# Mahindra 575 Water Pump



## ErnieChilton (Jul 25, 2014)

I have a Mahindra 575 with a leaking water pump. I have found 3 places on the internet with water pumps for a 575, ranging from $50 to $280! The wide range makes me nervous and from the illustrations it is difficult to visually verify they are the correct part. Especially verifying the existence of the generator/alternator pulley.
Can anyone give me some guidance? I hate to buy the $50 part and have it not fit, but then again, I would hate to pay $280 for a $50 part.

Also does a repair manual exist for this tractor, especially one with an electrical diagram?

Looking online for parts for a Mahindra is an exercise in frustration. The parts catalog that came with the tractor does not give part numbers or even a part description. Once I had to replace a broken spindle and no one, even Mahindra, could give me good part number. Took a lot of emails, phone calls and guesswork to come up with a replacement part.


----------



## BigT (Sep 15, 2014)

Ernie,

I have searched the internet and found many water pumps for a Mahindra 575. The $280 price is out of line. Typical price is about $73. 

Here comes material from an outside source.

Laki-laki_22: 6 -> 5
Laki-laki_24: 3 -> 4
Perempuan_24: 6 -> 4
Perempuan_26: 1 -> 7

I bought a bummer water pump for my Ford many years ago. Lasted only 2-3 years. I think I got it from my local NH Ford dealer?? (pump was made in Brazil -the bearings went out). Then I bought one from cheaptractorparts.com and it has lasted over 10 years and still going. 

The point is: You takes your chances.


----------



## ErnieChilton (Jul 25, 2014)

*Water Pump*

I finally decided to take a chance and ordered a $50 water pump from Rubicon. They shipped it the same day and, much to my surprise, it was a a Mahindra OEM part. Also ordered a belt for the water pump. The water pump bolted right up with no problems except the alternator pulley did not line up. Had to slide the alternator back about 1/2" to get them in alignment. The water pump belt was another matter. Even though it was in Mahindra packaging, it was way too tight. Decided against using it because it would have put too much pressure on the wp bearing and I would be replacing the wp pretty quickly. Also the lower radiator hose was slightly off but was still able to get it on. I fund on another site that there were two lower hoses for the 575 and a note that if you replaced the water pump you needed the one with an additional slight bend in it.

All in all, wp is in and working fine, but you need to remove the radiator to replace the water pump, something that was complicated by the fact I have a bucket on the tractor.


----------